*Text segment*:
I wouldn’t have said this 20 years ago, but now I know a lot of people who are gay and lesbian and they seem to have as good a spiritual life as I do. I think that kind of debate about lesbians and gays might be over. People who disapprove of it, they’ll probably just go to another church. So we’re in a transition and I think it’s a transition for the best, for the good. I don’t think it’s something that you can parade, but it’s not a right or wrong thing as far as I’m concerned.
He also stated that, if he were still pastoring and asked to perform a same-sex wedding, that he would.

Well, the next day, Peterson issued a statement through a publicity agency.  More on that later.  But, RNS published a piece by Merritt doubling down on Peterson's statements.  The writer justified his line of questioning and said this:
It is possible Peterson felt he had been placed on the spot and offered an answer that doesn’t reflect his true conviction. But it is also important to note that in the week prior to the publication, there was no attempt to clarify or change his answer to these questions.

*Material supplied*:
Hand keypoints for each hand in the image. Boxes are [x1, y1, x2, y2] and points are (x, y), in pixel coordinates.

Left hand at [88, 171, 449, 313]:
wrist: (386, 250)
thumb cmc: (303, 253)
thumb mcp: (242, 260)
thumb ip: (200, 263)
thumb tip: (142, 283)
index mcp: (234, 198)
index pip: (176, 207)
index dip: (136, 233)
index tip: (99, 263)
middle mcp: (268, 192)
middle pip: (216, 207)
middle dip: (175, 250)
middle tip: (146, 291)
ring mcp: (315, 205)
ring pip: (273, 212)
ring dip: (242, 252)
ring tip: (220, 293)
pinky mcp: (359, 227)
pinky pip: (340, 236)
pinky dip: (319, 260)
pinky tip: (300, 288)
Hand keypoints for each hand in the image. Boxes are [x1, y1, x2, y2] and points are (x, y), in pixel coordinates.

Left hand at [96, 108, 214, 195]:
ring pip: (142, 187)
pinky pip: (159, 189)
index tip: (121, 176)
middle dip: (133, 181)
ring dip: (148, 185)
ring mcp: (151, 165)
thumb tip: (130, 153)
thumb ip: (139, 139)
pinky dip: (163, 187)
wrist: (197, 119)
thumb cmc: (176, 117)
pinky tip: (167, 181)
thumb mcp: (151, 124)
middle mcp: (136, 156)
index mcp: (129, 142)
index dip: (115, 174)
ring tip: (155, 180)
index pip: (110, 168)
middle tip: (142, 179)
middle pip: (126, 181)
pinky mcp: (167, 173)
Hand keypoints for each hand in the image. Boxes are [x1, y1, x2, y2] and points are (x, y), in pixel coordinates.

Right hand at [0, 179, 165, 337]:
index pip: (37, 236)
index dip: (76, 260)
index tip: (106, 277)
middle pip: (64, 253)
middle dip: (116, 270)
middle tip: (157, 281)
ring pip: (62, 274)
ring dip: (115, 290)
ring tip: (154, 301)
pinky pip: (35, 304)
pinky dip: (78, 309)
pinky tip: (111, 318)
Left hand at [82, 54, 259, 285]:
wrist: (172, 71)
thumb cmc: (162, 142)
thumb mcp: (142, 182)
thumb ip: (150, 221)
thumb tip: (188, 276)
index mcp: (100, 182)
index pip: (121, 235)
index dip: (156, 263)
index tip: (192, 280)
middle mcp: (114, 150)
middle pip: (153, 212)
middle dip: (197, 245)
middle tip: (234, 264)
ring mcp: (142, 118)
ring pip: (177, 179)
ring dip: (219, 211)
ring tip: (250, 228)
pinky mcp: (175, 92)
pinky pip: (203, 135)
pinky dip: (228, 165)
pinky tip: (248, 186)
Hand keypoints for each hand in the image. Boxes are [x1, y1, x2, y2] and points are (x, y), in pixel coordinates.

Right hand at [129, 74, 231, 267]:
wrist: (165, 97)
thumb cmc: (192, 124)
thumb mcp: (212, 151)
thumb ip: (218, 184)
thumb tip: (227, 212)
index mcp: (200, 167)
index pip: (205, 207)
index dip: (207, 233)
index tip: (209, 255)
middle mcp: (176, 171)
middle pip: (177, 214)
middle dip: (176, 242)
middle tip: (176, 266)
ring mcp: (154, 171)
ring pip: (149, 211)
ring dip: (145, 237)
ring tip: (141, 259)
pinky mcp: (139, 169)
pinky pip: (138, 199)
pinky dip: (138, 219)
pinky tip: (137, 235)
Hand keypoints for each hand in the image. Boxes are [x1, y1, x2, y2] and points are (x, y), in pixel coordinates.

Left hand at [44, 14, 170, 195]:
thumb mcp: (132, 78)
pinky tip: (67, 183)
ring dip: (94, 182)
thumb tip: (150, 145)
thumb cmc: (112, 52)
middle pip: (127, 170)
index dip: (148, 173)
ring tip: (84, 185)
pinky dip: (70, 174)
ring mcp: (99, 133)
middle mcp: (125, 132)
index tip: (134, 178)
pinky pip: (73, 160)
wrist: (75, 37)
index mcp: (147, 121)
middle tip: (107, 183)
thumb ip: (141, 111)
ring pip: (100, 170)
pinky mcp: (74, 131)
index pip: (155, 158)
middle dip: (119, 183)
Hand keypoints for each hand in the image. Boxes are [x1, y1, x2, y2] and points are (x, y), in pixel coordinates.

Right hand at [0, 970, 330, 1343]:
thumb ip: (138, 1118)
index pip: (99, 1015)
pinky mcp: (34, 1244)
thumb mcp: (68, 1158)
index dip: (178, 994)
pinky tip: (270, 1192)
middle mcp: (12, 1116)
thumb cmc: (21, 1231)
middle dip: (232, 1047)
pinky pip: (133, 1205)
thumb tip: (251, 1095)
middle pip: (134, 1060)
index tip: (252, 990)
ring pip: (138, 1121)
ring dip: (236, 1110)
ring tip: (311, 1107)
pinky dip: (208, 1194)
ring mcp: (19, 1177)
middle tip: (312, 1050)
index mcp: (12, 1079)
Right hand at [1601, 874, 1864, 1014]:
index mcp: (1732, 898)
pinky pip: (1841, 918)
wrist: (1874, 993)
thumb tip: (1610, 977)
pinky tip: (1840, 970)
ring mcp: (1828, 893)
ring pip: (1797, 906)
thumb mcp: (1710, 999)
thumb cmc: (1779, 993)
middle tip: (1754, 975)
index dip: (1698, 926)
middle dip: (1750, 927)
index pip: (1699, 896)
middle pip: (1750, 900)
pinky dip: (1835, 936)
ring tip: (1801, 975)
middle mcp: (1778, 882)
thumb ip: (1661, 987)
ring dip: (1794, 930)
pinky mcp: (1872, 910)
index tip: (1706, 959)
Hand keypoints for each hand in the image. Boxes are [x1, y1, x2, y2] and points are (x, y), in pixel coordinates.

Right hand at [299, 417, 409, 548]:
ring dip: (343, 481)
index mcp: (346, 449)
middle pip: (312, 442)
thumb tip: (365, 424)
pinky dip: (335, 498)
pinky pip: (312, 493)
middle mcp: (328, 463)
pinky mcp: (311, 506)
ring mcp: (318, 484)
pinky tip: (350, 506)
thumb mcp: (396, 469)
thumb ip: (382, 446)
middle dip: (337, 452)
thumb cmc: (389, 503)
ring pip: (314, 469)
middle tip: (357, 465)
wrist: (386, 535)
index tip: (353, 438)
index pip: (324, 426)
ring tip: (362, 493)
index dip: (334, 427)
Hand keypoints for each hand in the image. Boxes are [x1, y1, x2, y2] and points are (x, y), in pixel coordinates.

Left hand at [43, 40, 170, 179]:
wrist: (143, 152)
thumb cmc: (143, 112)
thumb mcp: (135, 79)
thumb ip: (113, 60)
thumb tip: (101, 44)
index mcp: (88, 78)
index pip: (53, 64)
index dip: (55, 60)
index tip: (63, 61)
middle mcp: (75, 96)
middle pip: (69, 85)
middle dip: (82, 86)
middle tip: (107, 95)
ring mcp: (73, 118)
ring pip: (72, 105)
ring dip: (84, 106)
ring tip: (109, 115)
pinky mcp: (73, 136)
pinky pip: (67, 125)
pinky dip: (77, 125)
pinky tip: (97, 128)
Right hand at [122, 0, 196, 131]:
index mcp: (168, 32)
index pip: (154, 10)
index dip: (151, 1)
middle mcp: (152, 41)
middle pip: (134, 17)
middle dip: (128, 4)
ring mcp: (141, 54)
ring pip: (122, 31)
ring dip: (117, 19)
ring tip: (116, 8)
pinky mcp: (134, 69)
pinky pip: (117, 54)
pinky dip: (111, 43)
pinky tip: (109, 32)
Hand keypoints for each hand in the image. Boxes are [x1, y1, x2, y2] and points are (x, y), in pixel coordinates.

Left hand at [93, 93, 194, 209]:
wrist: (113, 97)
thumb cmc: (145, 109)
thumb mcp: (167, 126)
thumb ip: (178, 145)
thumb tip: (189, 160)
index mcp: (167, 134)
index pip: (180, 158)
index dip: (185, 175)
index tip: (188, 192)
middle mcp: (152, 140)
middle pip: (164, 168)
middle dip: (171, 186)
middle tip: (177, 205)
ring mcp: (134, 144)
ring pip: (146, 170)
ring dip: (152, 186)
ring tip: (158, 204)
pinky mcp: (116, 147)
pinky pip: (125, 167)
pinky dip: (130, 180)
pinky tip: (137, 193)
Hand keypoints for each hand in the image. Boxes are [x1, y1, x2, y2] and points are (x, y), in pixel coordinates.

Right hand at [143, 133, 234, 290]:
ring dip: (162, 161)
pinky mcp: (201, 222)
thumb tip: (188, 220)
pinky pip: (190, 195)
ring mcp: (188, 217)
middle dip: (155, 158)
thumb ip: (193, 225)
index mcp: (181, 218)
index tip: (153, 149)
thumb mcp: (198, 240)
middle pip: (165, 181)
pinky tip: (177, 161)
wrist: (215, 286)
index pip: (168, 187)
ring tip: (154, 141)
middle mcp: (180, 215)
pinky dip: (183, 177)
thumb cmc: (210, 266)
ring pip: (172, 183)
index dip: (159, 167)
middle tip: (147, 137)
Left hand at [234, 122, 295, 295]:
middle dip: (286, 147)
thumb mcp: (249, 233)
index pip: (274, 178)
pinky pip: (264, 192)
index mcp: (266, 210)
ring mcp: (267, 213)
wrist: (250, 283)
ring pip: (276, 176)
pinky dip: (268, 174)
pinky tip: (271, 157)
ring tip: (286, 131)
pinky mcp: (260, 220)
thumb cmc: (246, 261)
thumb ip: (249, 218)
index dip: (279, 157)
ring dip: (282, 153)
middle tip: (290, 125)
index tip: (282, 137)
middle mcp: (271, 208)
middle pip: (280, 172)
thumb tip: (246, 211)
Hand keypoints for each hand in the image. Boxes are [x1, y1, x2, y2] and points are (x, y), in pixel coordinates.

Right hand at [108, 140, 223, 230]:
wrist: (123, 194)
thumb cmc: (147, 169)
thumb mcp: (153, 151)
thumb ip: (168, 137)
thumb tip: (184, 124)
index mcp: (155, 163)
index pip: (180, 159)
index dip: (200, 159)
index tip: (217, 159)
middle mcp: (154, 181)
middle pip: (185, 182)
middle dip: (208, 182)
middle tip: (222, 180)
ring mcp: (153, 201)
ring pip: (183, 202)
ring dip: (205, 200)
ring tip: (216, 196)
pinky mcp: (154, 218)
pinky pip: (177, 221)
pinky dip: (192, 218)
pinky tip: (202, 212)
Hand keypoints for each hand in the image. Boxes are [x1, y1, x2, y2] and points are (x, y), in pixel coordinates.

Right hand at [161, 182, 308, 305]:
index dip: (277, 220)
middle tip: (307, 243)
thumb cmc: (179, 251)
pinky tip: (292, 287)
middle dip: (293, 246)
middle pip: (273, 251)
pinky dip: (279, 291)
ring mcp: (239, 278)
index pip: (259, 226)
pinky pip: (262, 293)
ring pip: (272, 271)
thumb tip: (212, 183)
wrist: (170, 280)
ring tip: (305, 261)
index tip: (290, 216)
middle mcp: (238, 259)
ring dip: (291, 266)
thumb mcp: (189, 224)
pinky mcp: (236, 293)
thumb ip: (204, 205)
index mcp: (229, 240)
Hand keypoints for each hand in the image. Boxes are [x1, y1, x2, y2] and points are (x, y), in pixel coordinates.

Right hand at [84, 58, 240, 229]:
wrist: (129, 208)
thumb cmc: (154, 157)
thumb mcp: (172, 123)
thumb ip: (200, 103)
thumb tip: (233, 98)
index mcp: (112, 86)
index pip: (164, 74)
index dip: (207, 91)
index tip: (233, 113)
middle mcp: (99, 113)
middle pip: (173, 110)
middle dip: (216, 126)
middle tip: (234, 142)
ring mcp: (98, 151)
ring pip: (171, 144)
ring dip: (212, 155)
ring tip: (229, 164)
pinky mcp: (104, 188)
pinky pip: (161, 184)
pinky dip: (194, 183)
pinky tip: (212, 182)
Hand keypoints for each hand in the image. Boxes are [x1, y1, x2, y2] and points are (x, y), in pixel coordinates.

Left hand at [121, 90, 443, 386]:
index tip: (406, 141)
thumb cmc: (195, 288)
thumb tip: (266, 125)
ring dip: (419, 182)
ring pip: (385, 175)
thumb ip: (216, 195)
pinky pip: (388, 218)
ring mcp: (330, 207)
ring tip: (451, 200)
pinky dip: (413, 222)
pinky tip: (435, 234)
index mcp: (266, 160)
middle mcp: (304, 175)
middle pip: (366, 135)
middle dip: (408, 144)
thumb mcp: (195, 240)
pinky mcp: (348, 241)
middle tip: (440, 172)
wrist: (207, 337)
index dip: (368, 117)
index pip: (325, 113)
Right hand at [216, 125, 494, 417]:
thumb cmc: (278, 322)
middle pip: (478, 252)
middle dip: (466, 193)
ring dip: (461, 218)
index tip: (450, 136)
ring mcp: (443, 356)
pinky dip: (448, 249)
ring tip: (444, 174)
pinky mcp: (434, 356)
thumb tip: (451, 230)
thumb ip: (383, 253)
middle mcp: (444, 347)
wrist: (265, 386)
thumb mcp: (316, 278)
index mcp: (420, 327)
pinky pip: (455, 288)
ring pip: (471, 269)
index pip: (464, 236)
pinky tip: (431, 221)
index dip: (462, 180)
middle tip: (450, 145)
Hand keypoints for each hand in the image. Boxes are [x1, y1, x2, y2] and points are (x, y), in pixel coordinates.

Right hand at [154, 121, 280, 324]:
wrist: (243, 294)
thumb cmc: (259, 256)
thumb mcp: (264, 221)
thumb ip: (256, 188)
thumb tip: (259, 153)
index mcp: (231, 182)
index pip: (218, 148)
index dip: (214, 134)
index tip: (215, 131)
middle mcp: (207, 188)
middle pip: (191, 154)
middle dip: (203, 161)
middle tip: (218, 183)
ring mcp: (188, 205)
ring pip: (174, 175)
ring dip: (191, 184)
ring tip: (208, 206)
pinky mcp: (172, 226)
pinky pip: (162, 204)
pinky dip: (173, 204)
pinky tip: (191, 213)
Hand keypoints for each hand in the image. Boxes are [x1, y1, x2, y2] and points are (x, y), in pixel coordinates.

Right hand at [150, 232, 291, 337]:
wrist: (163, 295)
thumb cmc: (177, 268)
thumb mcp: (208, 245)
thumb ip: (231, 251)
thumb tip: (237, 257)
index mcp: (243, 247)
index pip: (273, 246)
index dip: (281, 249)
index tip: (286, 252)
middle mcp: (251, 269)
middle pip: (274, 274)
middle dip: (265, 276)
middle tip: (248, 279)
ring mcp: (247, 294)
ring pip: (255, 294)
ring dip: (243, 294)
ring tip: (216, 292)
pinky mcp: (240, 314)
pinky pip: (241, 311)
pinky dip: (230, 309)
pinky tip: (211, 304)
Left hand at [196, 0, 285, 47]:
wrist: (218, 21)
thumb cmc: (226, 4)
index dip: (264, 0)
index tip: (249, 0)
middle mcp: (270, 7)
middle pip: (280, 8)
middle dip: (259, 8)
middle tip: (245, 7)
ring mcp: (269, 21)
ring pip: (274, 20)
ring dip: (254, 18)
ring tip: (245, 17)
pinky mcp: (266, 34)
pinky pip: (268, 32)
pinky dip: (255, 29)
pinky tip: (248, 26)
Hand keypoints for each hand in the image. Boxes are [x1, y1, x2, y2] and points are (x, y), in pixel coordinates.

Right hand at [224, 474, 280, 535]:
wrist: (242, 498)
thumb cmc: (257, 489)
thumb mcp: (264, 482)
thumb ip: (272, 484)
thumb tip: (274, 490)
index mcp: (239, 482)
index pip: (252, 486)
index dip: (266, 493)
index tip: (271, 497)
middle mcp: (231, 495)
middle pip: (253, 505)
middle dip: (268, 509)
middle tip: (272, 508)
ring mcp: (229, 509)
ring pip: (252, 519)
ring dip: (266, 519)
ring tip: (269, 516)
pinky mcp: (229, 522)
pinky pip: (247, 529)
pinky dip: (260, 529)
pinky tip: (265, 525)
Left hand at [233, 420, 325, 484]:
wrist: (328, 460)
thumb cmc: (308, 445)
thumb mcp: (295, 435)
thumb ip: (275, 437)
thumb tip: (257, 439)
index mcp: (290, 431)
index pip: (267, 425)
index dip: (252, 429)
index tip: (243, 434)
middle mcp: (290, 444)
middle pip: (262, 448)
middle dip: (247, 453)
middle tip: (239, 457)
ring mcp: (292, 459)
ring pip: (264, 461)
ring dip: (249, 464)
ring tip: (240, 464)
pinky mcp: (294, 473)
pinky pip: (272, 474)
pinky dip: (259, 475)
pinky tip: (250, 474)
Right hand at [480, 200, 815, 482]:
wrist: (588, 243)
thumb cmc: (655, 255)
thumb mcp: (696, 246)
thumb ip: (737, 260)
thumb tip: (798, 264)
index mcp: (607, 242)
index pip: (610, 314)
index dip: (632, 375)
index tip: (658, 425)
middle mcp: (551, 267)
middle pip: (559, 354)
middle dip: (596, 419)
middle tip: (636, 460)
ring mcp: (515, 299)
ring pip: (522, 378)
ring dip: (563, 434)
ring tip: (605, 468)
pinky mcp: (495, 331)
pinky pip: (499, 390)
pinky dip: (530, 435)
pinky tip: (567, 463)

*Exercise 1*: Name every distinct proper noun that occurs in the passage about Peterson's statements.
*Exercise 2*: Carry on the passage about Peterson's statements, starting right after its final sentence.
The listing plays no part in this work.

*Answer space 1*: Peterson, RNS, Merritt

*Answer space 2*:
And, he offered this:
To all the LGBT Christians who read Peterson’s words and felt a sense of hope but today feel like deflated tires: I am sorry if today feels like yet another church-induced bruise. Regardless, you are sons and daughters of Almighty God and the object of God’s love. In fact, God is obsessed with you. There is nothing you can do today to make God love you less or more. Trust that these statements are true of you and that their truthfulness is not dependent upon the statements or beliefs of any leader.
RNS included very little of Peterson's retraction in that story, but Christianity Today did a nice job of covering it, as well as the entire series of events.  It offered several excerpts from the statement by Peterson, including these words:
Recently a reporter asked me whether my personal opinions about homosexuality and same-sex marriage have changed over the years. I presume I was asked this question because of my former career as a pastor in the Presbyterian Church (USA), which recently affirmed homosexuality and began allowing its clergy to perform same-sex weddings. Having retired from the pastorate more than 25 years ago, I acknowledged to the reporter that I “haven’t had a lot of experience with it.”
To clarify, I affirm a biblical view of marriage: one man to one woman. I affirm a biblical view of everything.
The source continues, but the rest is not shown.